**Aim**.
Pick up the topology notes on sequential closedness and first countability, and extend them past their final line.

**Excerpt provided**.
Claim: All subsets of \(X\) endowed with discrete top. are sequentially closed.

Claim: The only SC subsets of \(X\) endowed with triv. top. are \(\empty, X\). (converge to any. )

\((0, 1]\) in \(\R\) with \(\R_{std}\) is not sc. (\(1/n\to 0\))

Prop: Closed subsets are sc. (Ow, \(x_n\to x\) with \(x\in A^c\), take \(x\in U\sub_{open} X\) contradicts).

Map sequentially continuous:

Claim: If \(f:X\to Y\) continuous, then sequentially continuous. (For open \(f(x)\sub U\), \(f^{-1}(U)\) open around \(x\) so finally fall in \(U\). )

First Countability:

Claim: Metrix spaces are first countable. (Simply choose \(B(x, 1/n)\))

Thm: Let \(X\) be a first countable top. space, then

  1. X Hausdorff iff every convergence sequence converges to a unique point

  2. \(A\sub X\) closed iff \(A\) sequentially closed

  3. \(f:X\to Y\) continuous iff \(f\) sequentially continuous.

**Extracted information**.
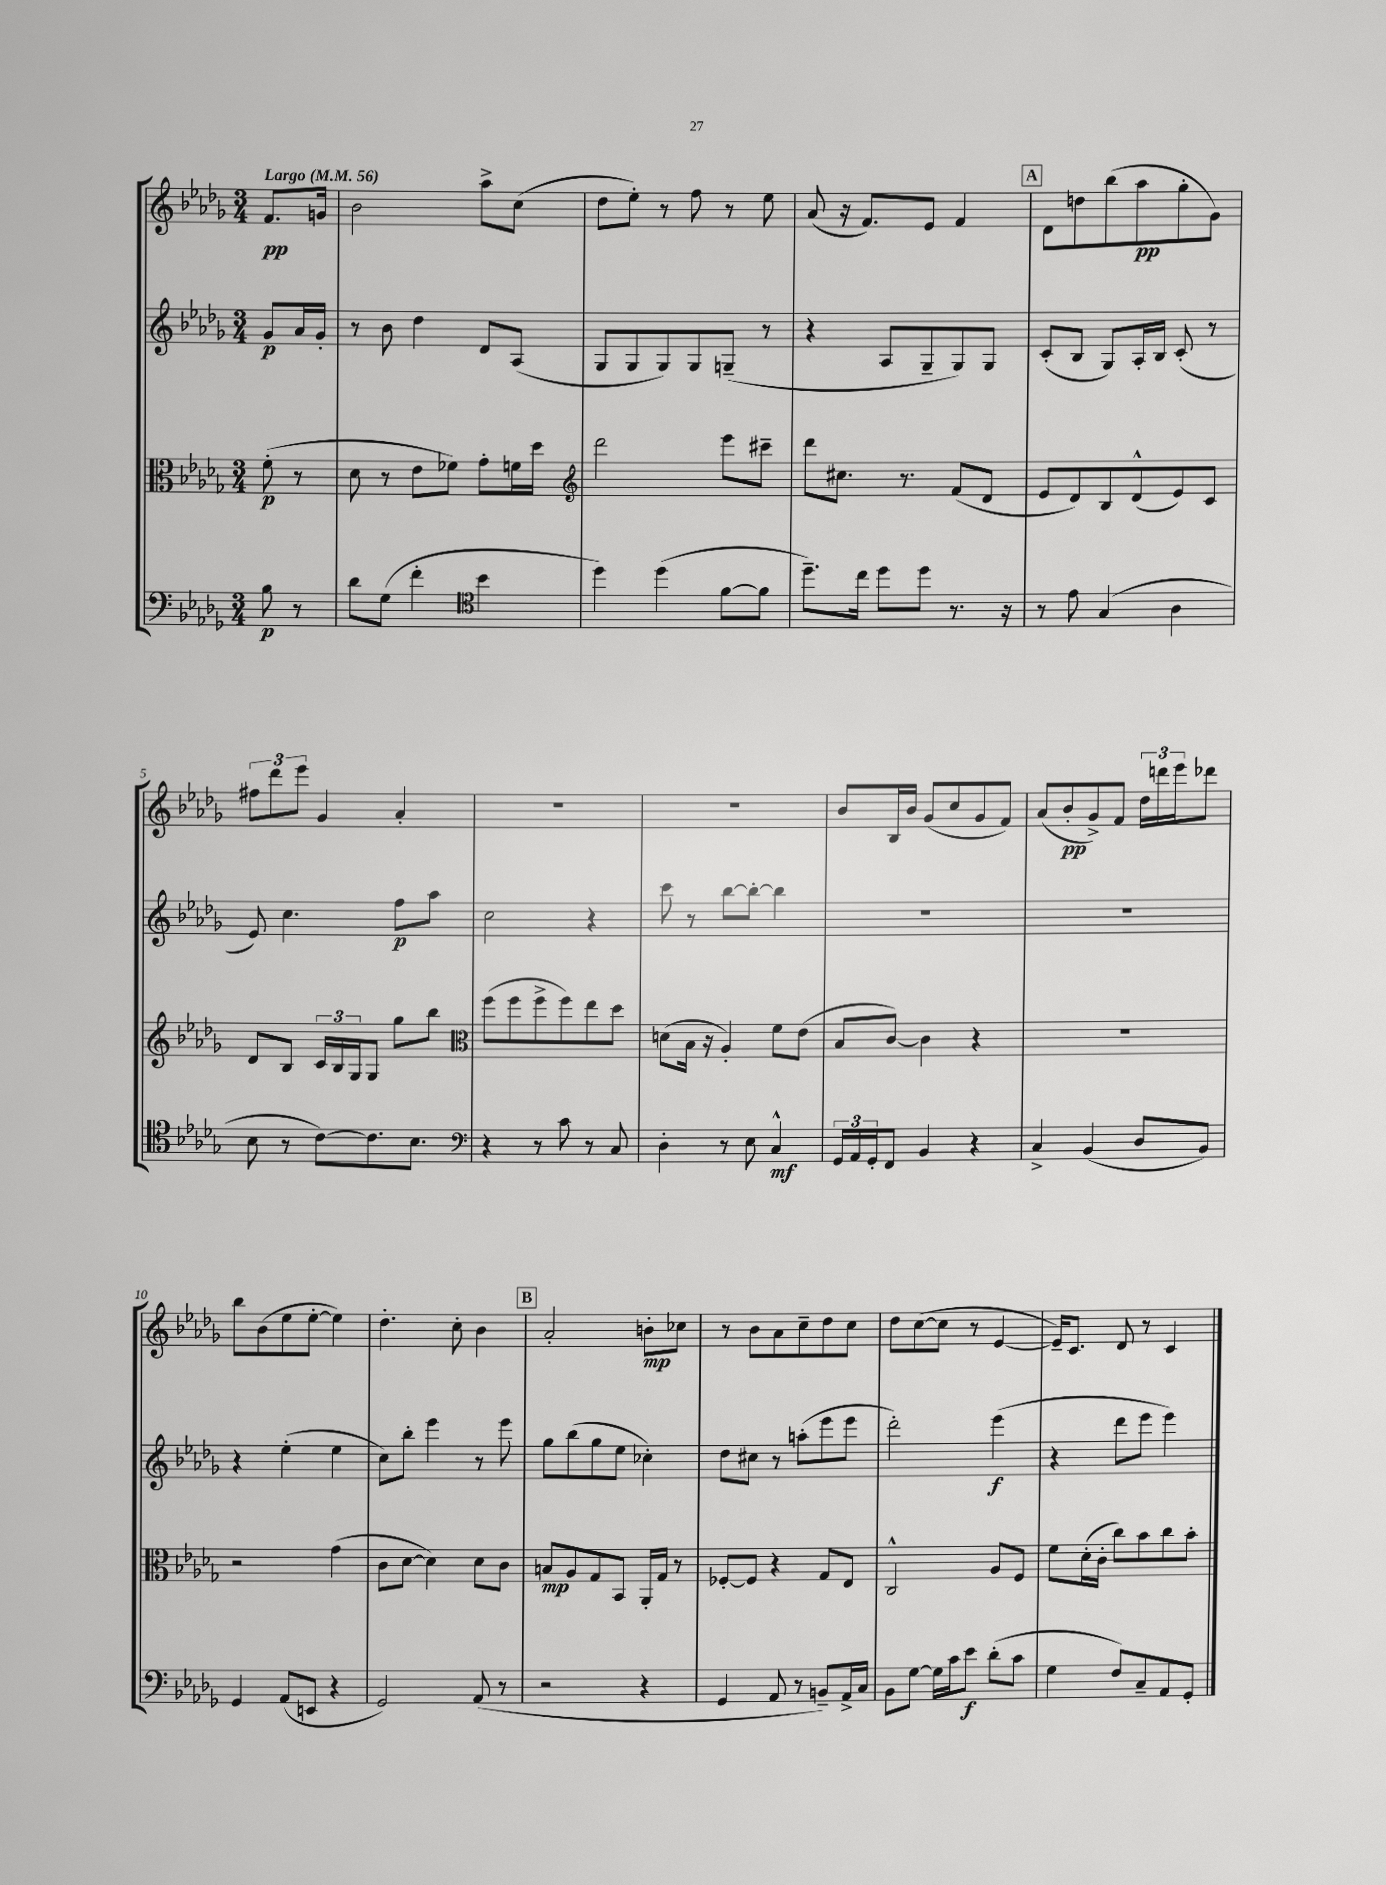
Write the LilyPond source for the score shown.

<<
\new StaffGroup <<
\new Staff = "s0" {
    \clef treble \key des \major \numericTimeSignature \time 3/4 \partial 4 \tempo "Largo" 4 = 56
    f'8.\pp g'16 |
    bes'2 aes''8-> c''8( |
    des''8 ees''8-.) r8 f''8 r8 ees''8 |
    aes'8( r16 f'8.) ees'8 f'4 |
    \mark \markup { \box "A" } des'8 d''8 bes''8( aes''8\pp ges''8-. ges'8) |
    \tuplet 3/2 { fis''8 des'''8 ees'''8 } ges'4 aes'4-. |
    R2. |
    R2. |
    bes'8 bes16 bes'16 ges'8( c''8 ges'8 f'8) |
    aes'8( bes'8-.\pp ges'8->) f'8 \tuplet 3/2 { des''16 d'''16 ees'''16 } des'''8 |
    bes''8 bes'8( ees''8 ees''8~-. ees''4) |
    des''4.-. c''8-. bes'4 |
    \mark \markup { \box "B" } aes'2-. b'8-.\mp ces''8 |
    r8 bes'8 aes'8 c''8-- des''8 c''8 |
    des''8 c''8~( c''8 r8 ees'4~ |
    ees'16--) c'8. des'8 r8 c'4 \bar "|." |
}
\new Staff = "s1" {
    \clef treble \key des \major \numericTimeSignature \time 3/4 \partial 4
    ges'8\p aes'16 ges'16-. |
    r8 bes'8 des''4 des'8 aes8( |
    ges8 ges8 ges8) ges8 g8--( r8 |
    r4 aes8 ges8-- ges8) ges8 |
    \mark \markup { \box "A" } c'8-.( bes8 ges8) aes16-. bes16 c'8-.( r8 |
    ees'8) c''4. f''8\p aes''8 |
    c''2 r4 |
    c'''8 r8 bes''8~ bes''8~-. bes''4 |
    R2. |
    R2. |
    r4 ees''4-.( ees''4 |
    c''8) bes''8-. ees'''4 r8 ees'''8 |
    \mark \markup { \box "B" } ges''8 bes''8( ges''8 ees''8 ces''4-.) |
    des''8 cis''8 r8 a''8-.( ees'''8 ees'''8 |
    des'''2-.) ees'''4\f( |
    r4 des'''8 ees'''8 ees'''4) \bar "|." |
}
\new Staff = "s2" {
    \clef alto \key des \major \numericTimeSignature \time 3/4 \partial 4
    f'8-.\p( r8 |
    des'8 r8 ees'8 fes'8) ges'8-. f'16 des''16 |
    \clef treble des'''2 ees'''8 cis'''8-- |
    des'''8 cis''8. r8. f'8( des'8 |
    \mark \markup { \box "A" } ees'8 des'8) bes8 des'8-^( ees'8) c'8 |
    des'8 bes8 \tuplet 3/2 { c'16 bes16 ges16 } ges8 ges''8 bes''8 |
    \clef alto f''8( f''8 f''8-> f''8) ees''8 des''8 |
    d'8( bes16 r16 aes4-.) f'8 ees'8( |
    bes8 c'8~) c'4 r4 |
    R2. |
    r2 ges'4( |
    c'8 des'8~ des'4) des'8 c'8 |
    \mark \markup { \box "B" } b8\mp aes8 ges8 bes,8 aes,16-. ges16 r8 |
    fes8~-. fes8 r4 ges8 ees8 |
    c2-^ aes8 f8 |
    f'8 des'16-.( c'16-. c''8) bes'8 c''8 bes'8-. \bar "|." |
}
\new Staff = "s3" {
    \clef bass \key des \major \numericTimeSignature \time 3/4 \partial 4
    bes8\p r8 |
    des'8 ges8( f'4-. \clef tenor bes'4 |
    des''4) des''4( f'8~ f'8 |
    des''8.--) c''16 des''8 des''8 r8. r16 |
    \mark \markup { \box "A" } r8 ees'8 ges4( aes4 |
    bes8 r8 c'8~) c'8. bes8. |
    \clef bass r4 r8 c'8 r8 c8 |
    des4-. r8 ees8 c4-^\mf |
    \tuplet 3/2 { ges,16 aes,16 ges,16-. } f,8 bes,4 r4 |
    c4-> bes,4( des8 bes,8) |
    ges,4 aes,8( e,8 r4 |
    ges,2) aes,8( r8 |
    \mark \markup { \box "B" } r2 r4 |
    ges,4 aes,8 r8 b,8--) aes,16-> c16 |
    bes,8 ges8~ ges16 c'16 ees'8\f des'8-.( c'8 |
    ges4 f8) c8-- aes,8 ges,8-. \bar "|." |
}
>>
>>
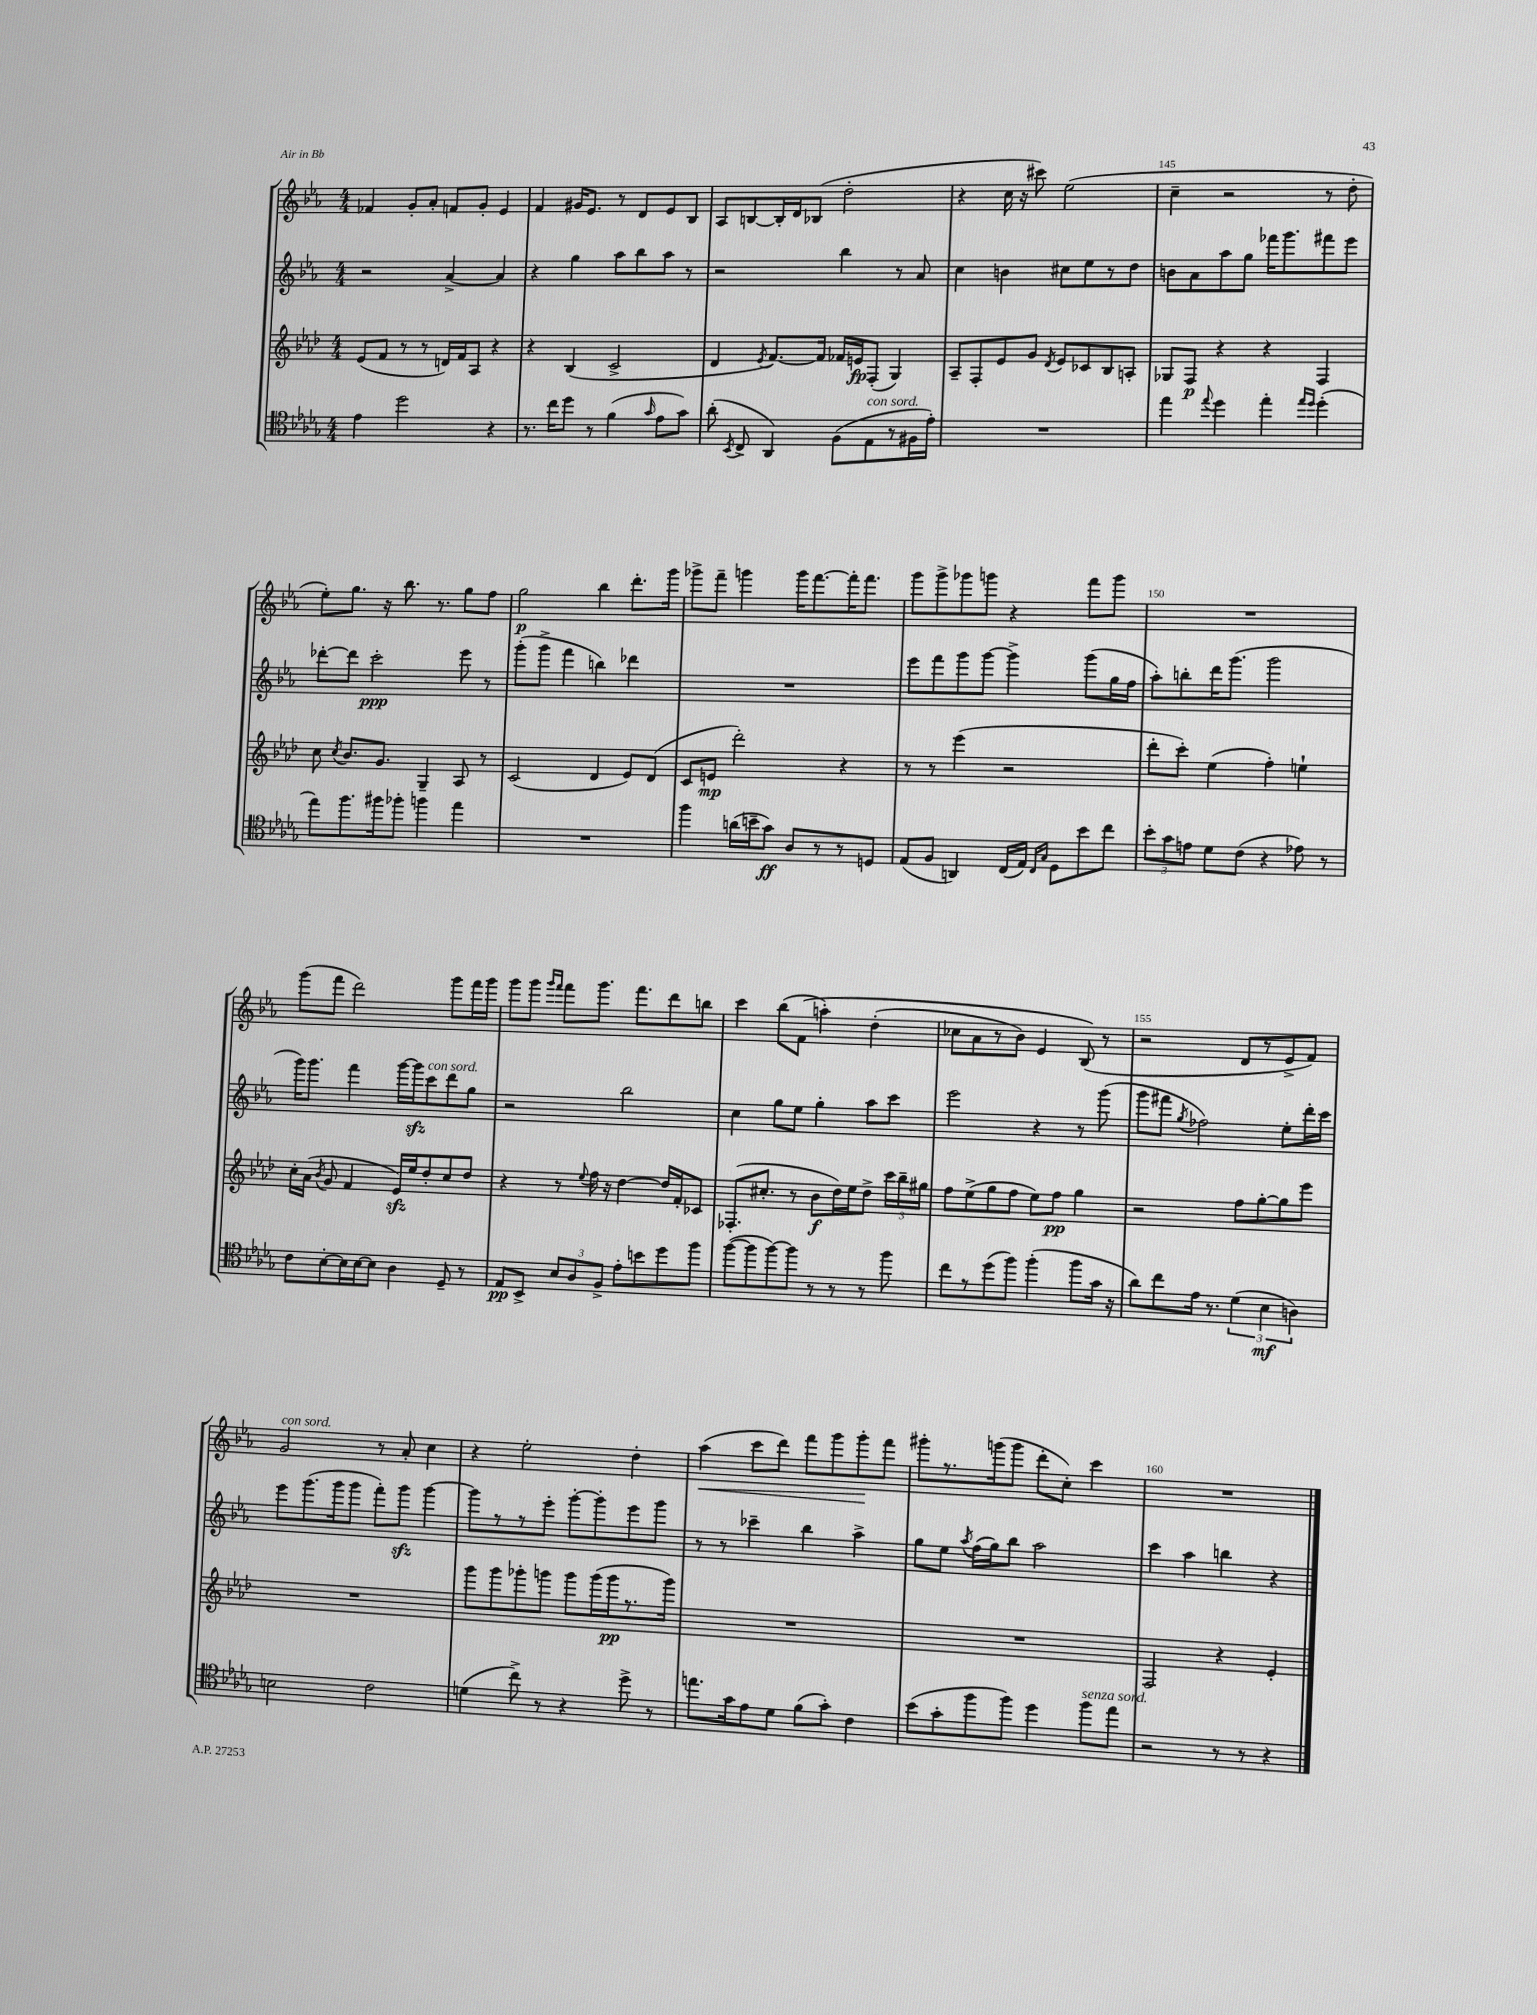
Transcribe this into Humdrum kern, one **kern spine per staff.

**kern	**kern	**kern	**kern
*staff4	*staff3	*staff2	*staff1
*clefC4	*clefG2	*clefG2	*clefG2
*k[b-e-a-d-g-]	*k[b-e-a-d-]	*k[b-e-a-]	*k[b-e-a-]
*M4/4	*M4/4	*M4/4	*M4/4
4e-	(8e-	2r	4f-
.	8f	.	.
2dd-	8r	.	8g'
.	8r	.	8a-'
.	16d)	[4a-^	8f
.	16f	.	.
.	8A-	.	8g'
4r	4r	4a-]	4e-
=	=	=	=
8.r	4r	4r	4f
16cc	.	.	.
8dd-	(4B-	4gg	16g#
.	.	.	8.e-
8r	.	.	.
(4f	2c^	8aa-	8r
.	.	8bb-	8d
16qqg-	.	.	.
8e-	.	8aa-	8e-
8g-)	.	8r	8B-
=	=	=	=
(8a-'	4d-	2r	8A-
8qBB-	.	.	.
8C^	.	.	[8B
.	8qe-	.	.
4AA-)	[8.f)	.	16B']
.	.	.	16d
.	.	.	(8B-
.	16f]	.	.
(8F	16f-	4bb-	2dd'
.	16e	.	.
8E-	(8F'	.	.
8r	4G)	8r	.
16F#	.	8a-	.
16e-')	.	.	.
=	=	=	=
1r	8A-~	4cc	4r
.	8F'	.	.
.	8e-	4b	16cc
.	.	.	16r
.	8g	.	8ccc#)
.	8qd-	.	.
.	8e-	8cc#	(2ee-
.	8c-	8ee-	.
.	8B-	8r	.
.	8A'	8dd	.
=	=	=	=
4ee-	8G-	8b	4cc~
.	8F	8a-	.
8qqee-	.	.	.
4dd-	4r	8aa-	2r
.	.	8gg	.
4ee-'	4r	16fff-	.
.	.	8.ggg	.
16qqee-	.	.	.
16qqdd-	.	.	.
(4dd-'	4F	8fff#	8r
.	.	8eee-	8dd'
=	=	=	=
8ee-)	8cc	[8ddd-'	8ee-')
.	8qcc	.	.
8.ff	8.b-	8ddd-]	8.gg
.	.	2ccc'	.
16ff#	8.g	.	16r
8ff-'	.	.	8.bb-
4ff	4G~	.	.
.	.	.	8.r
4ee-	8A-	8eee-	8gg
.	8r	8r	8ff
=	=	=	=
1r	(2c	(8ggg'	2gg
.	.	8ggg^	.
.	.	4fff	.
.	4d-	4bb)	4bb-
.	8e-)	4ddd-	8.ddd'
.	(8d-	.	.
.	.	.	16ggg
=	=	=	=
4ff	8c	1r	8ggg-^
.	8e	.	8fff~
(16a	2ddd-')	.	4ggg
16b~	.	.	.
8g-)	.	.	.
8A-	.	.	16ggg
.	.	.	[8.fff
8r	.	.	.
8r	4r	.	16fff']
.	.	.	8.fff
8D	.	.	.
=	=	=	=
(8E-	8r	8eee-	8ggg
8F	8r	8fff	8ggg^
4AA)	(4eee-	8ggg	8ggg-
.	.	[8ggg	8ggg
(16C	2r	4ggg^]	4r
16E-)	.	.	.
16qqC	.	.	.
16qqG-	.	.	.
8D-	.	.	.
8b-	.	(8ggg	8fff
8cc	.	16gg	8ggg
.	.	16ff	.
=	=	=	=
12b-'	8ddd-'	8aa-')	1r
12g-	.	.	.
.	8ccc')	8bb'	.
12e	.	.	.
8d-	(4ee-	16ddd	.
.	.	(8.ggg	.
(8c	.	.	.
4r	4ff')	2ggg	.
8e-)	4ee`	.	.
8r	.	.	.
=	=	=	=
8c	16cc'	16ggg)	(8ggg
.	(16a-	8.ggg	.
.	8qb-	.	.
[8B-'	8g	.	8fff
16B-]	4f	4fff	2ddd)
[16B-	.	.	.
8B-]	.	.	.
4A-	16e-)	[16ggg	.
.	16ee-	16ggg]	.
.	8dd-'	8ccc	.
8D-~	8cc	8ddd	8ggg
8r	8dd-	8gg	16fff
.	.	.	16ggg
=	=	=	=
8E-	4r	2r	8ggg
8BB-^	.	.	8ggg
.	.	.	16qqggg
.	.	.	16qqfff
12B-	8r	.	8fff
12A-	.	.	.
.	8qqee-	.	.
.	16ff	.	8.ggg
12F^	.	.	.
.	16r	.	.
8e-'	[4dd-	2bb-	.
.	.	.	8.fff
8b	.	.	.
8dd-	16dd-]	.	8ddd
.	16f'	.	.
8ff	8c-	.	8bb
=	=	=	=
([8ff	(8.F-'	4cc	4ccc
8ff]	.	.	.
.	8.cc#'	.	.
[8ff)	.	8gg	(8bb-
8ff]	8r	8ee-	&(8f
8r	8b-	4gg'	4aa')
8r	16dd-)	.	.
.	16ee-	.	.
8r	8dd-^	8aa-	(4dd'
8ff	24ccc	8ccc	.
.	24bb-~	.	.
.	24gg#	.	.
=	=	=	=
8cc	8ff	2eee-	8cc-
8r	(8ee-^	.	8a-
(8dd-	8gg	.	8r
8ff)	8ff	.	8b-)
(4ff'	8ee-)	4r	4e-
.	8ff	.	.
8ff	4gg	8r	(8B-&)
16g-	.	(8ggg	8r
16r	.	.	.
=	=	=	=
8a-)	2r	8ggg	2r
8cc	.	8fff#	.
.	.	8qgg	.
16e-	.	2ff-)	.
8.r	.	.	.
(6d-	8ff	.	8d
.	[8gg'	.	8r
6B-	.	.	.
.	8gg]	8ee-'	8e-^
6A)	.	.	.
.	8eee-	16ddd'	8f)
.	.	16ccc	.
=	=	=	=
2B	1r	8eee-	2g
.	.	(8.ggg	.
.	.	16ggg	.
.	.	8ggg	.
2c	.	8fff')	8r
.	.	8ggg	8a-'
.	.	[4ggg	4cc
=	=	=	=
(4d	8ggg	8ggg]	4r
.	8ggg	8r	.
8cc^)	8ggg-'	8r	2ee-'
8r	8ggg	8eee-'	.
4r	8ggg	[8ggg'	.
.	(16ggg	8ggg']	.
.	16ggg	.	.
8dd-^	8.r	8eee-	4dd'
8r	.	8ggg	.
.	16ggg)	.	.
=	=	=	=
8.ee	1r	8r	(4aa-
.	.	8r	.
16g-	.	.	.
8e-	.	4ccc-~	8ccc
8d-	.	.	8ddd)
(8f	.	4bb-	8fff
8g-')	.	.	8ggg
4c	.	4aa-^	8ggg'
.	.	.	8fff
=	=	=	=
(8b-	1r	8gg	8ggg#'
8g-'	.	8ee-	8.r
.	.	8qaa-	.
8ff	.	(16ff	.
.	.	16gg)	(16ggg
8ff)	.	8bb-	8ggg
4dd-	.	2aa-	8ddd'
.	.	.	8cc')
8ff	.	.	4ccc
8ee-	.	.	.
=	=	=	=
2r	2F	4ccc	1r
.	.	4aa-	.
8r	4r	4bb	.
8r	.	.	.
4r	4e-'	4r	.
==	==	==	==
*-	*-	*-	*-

**Answer to this task**.
Lemma: \(X\) first countable, \(x\in X\), there exists a basis of open nghb \(B_x = \{B_n\}\) such that \(B_{n+1}\sub B_n\), and if \((x_n)\) is a seq with \(x_n\in B_n\), then \(x_n\to x\).

Proof: 取nbhd basis的前缀交。

Proof of 1, 2, 3: If not Hausdorff, pick \(B_x(i)\cap B_y(i)\), then two limits.

​ If not closed, for \(a\notin A\), not open so can pick elts \(B_x(a)\cap A\), then limit \(=a \in A\)

​ If not continuous, \(f^{-1}(X)\) is not nbhd of \(x\). Pick \(x_n\in B_n(x) - f^{-1}(X)\), finally will converge to \(x\) so \(f\) will converge to \(f(x)\), thus will fall in \(X\).

Lec 8

Def. A topological space \(X\) is connected if for any disjoint \(U,V\sub X\) with \(X=U\cup V\), one has \(U=\empty\) or \(V=\empty\).

Remarks:

  1. \(X\) not connected if \(X=U\cup V\), \(U, V\) dsjoint, non empty, open in \(X\).

  2. For \(X, Y\) homeomorphic, then \(X\) connected iff \(Y\) connected.

  3. \(X\) connected iff the only sets in \(X\) that both open and closed are \(X, \empty\).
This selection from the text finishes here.